TASK GOAL: How many lines in the data below contain the string "come"? Answer with the number only.

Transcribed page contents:
——————————
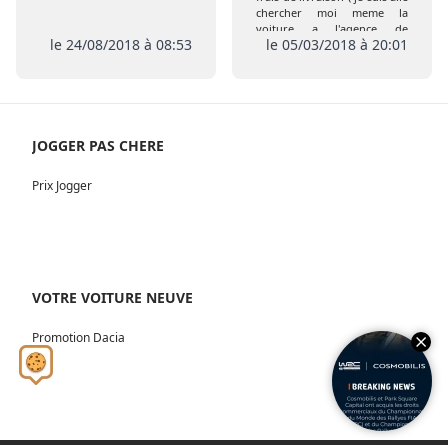
chercher moi meme la
voiture a l'agence de
le 24/08/2018 à 08:53
le 05/03/2018 à 20:01
Coigneres) comme prévu
initialement , de plus pas de
remise de l extension de
garantie ni de la carte Club
JOGGER PAS CHERE
Prix Jogger
VOTRE VOITURE NEUVE
Promotion Dacia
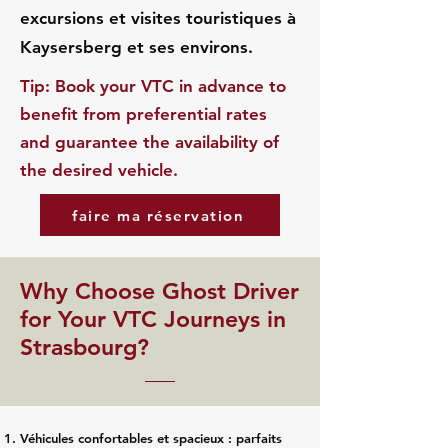
excursions et visites touristiques à
Kaysersberg et ses environs.
​Tip: Book your VTC in advance to
benefit from preferential rates
and guarantee the availability of
the desired vehicle.
faire ma réservation
​Why Choose Ghost Driver
for Your VTC Journeys in
Strasbourg?
Véhicules confortables et spacieux : parfaits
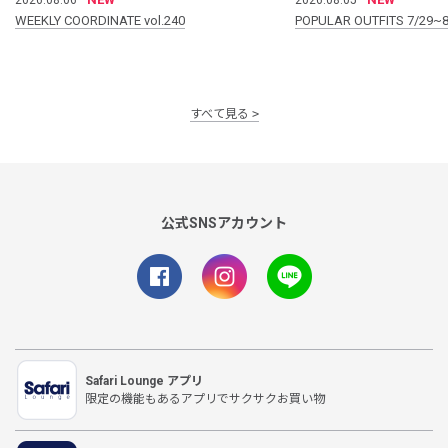
WEEKLY COORDINATE vol.240
POPULAR OUTFITS 7/29~8
すべて見る
公式SNSアカウント
Safari Lounge アプリ
限定の機能もあるアプリでサクサクお買い物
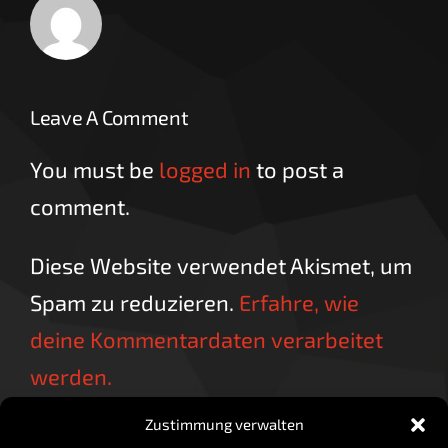
Leave A Comment
You must be
logged in
to post a
comment.
Diese Website verwendet Akismet, um
Spam zu reduzieren.
Erfahre, wie
deine Kommentardaten verarbeitet
werden.
Zustimmung verwalten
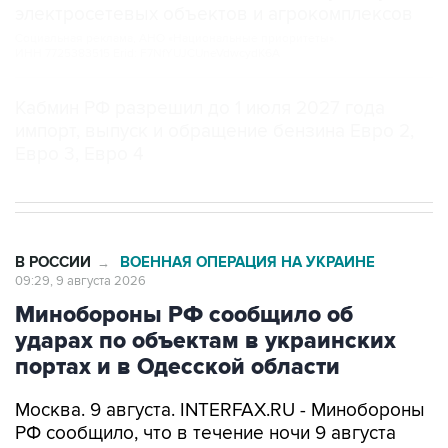
электросетевых объектов и агрокомплексов
Социальная реклама, АНО «Национальные приоритеты».
ИНН 7725383515 Erid: F7NfYUJCUneVdwcydK6A
Кабмин РФ разрешил до 1 июля 2027 года
импорт, выпуск и обращение бензина Евро 2,
Евро 3, Евро 4
В РОССИИ
ВОЕННАЯ ОПЕРАЦИЯ НА УКРАИНЕ
→
09:29, 9 августа 2026
Минобороны РФ сообщило об
ударах по объектам в украинских
портах и в Одесской области
Москва. 9 августа. INTERFAX.RU - Минобороны
РФ сообщило, что в течение ночи 9 августа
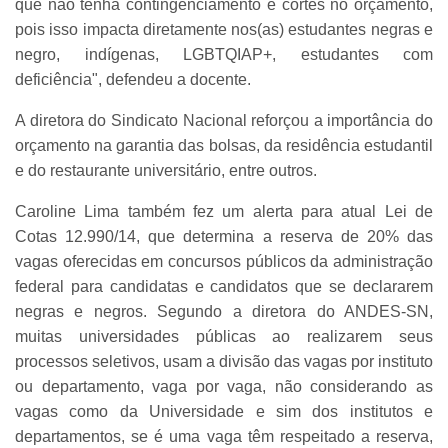
que não tenha contingenciamento e cortes no orçamento,
pois isso impacta diretamente nos(as) estudantes negras e
negro, indígenas, LGBTQIAP+, estudantes com
deficiência", defendeu a docente.
A diretora do Sindicato Nacional reforçou a importância do
orçamento na garantia das bolsas, da residência estudantil
e do restaurante universitário, entre outros.
Caroline Lima também fez um alerta para atual Lei de
Cotas 12.990/14, que determina a reserva de 20% das
vagas oferecidas em concursos públicos da administração
federal para candidatas e candidatos que se declararem
negras e negros. Segundo a diretora do ANDES-SN,
muitas universidades públicas ao realizarem seus
processos seletivos, usam a divisão das vagas por instituto
ou departamento, vaga por vaga, não considerando as
vagas como da Universidade e sim dos institutos e
departamentos, se é uma vaga têm respeitado a reserva,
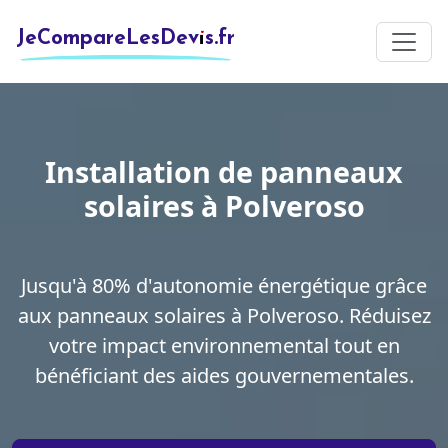
JeCompareLesDevis.fr
Installation de panneaux
solaires à Polveroso
Jusqu'à 80% d'autonomie énergétique grâce
aux panneaux solaires à Polveroso. Réduisez
votre impact environnemental tout en
bénéficiant des aides gouvernementales.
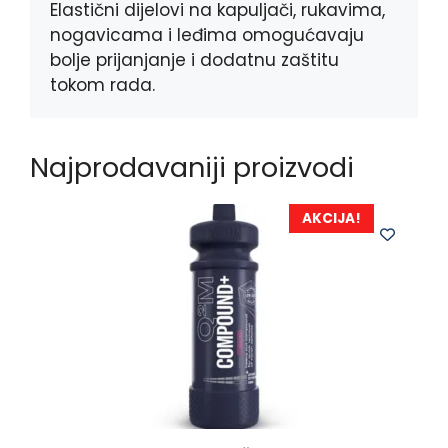
Elastični dijelovi na kapuljači, rukavima,
nogavicama i leđima omogućavaju
bolje prijanjanje i dodatnu zaštitu
tokom rada.
Najprodavaniji proizvodi
AKCIJA!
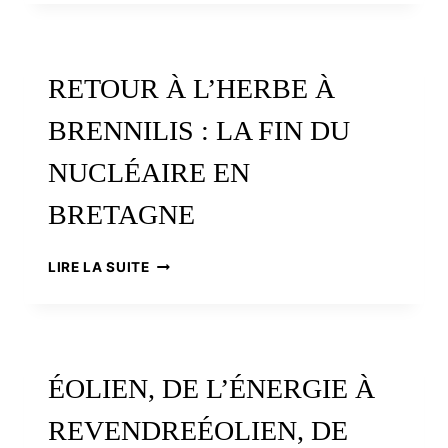
LA
TRÉGOR
VALLEY
RETOUR À L’HERBE À
BRENNILIS : LA FIN DU
NUCLÉAIRE EN
BRETAGNE
RETOUR
LIRE LA SUITE
À
L’HERBE
À
BRENNILIS
:
ÉOLIEN, DE L’ÉNERGIE À
LA
FIN
REVENDREÉOLIEN, DE
DU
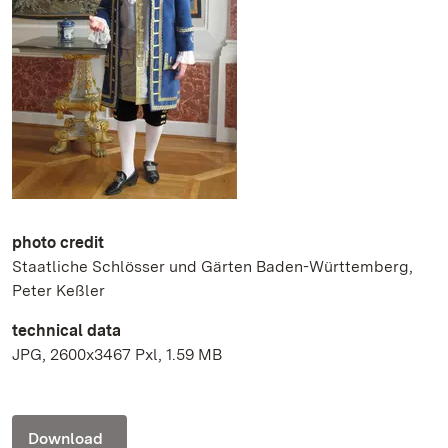
photo credit
Staatliche Schlösser und Gärten Baden-Württemberg,
Peter Keßler
technical data
JPG, 2600x3467 Pxl, 1.59 MB
Download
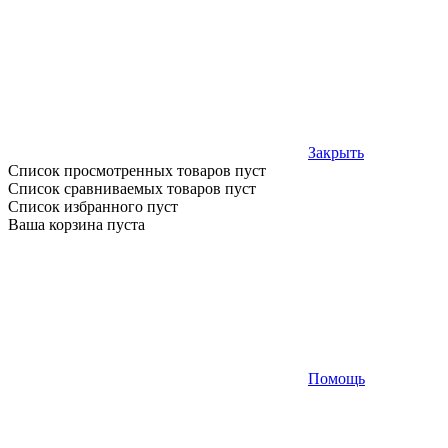
Закрыть
Список просмотренных товаров пуст
Список сравниваемых товаров пуст
Список избранного пуст
Ваша корзина пуста
Помощь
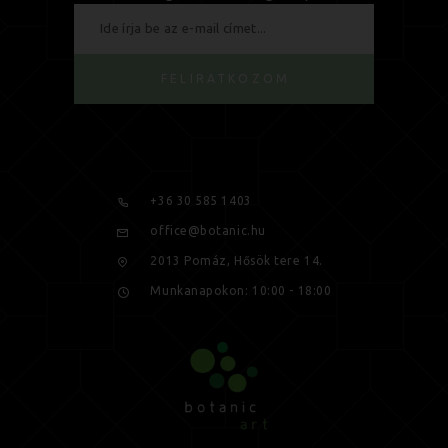
FELIRATKOZOM
+36 30 585 1403
office@botanic.hu
2013 Pomáz, Hősök tere 14.
Munkanapokon: 10:00 - 18:00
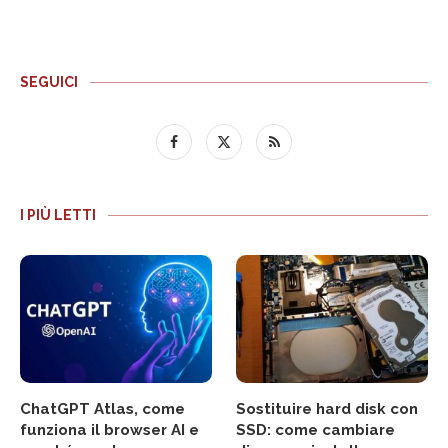
SEGUICI
I PIÙ LETTI
ChatGPT Atlas, come
Sostituire hard disk con
funziona il browser AI e
SSD: come cambiare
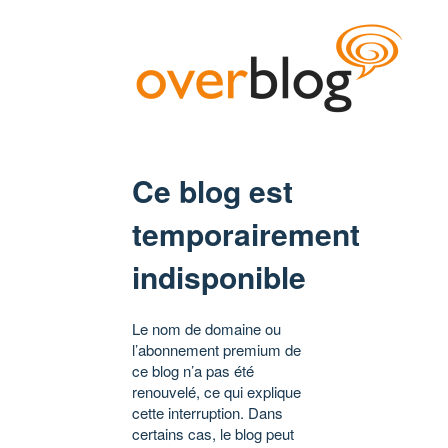
Ce blog est
temporairement
indisponible
Le nom de domaine ou
l’abonnement premium de
ce blog n’a pas été
renouvelé, ce qui explique
cette interruption. Dans
certains cas, le blog peut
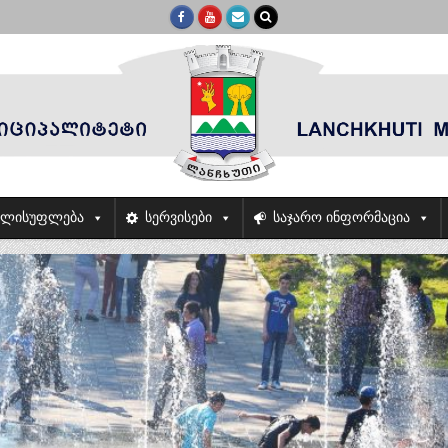
ელისუფლება
სერვისები
საჯარო ინფორმაცია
——————————
TASK RESPONSE: 2